[Page layout parsing data]
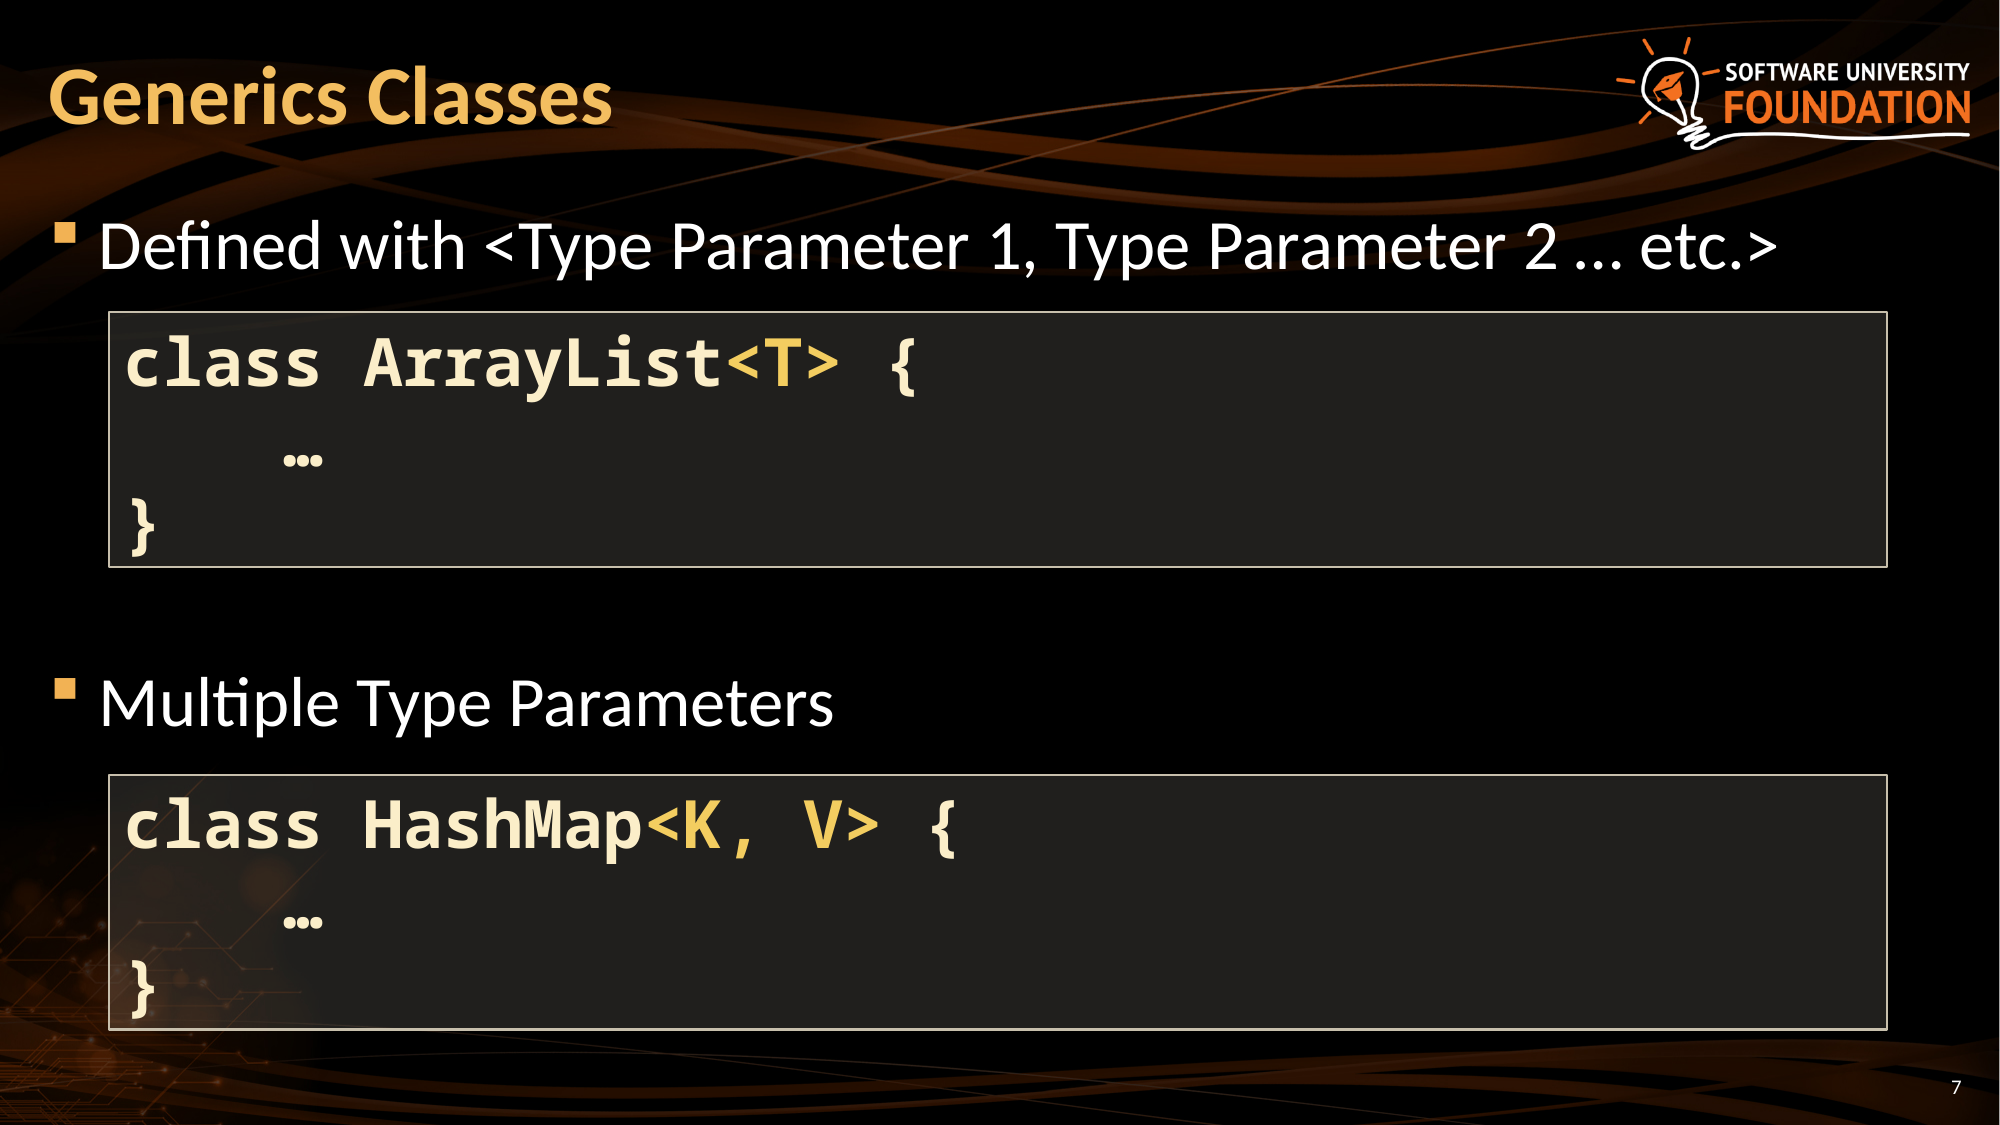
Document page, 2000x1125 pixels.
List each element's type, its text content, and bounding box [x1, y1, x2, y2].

slide_number 7 [1897, 1070, 1968, 1103]
list Defined with <Type Parameter 1, Type Parameter 2 … etc.> Multiple Type Parameters [31, 188, 1968, 1103]
picture [0, 0, 2000, 1125]
text_box class ArrayList<T> { … } [108, 312, 1888, 568]
title Generics Classes [30, 6, 1602, 189]
text_box class HashMap<K, V> { … } [108, 774, 1888, 1030]
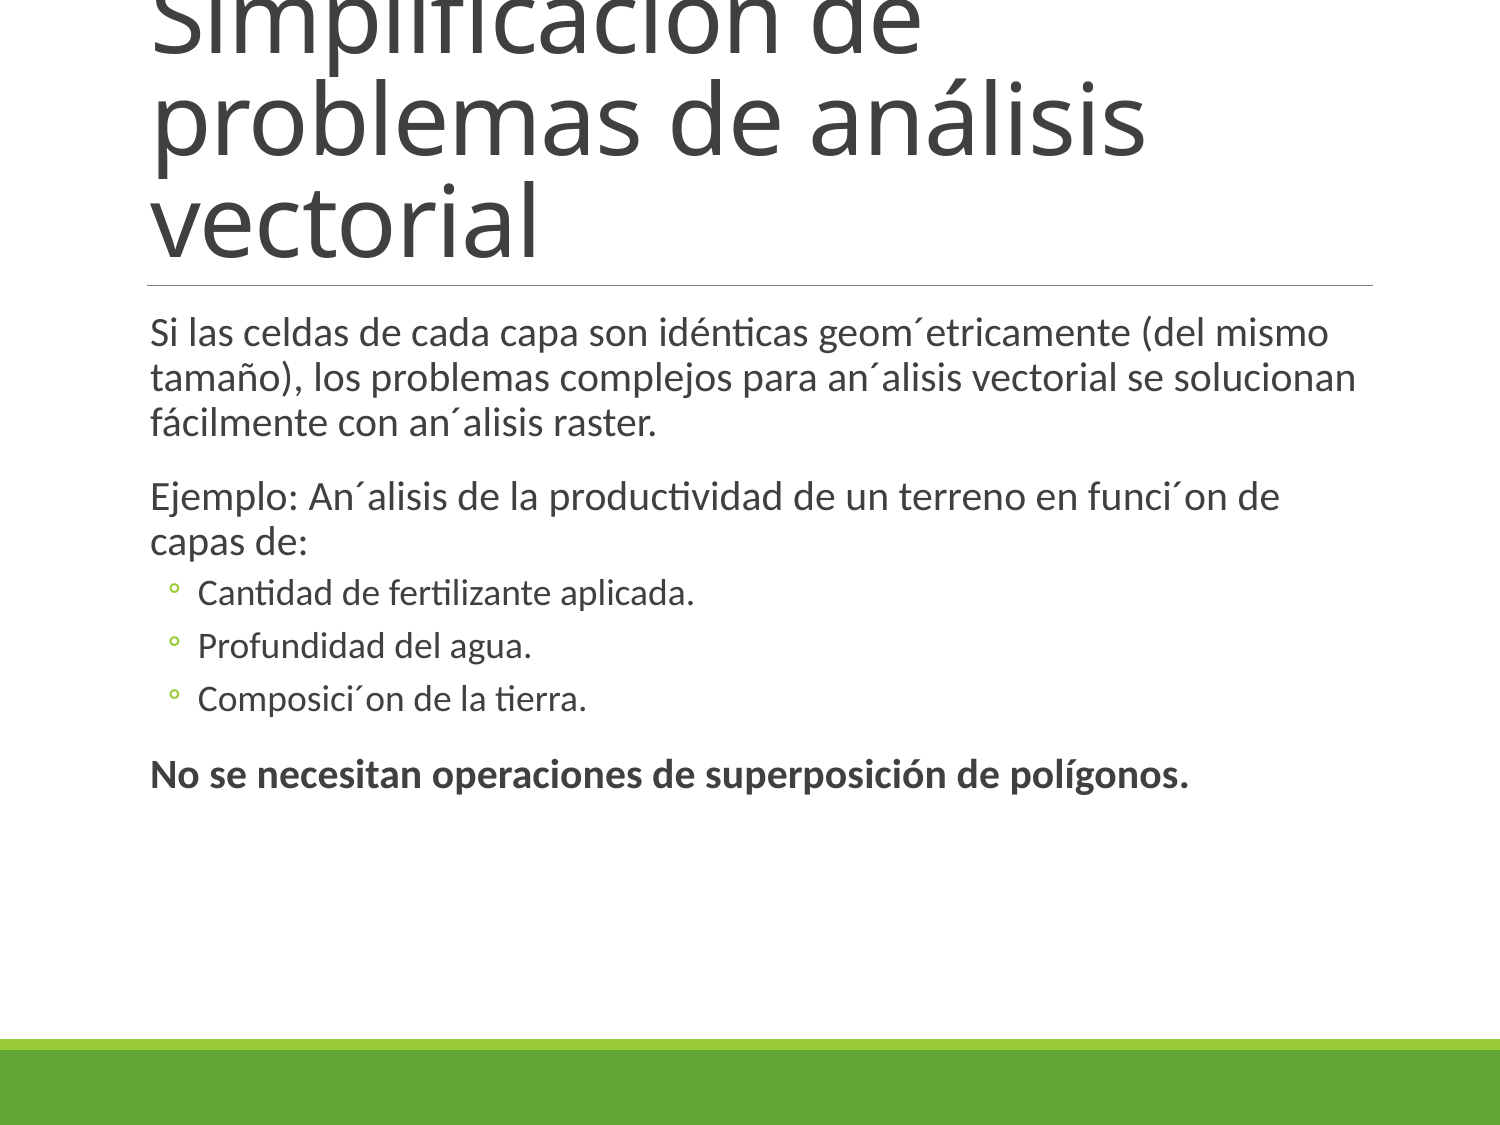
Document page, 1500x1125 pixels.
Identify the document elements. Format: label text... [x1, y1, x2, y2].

title Simplificación de problemas de análisis vectorial [135, 47, 1373, 285]
list Si las celdas de cada capa son idénticas geom´etricamente (del mismo tamaño), los problemas complejos para an´alisis vectorial se solucionan fácilmente con an´alisis raster. Ejemplo: An´alisis de la productividad de un terreno en funci´on de capas de: Cantidad de fertilizante aplicada. Profundidad del agua. Composici´on de la tierra. No se necesitan operaciones de superposición de polígonos. [135, 302, 1373, 963]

Directions
If pictures appear among the records, do not carry them over; retype the rest exactly.

Response area
Document page, 2000x1125 pixels.
List each element's type, its text content, and bounding box [x1, y1, x2, y2].

slide_number 7 [1897, 1070, 1968, 1103]
list Defined with <Type Parameter 1, Type Parameter 2 … etc.> Multiple Type Parameters [31, 188, 1968, 1103]
picture [0, 0, 2000, 1125]
text_box class ArrayList<T> { … } [108, 312, 1888, 568]
title Generics Classes [30, 6, 1602, 189]
text_box class HashMap<K, V> { … } [108, 774, 1888, 1030]
Document page, 1500x1125 pixels.
Identify the document elements. Format: label text... [x1, y1, x2, y2].

title Simplificación de problemas de análisis vectorial [135, 47, 1373, 285]
list Si las celdas de cada capa son idénticas geom´etricamente (del mismo tamaño), los problemas complejos para an´alisis vectorial se solucionan fácilmente con an´alisis raster. Ejemplo: An´alisis de la productividad de un terreno en funci´on de capas de: Cantidad de fertilizante aplicada. Profundidad del agua. Composici´on de la tierra. No se necesitan operaciones de superposición de polígonos. [135, 302, 1373, 963]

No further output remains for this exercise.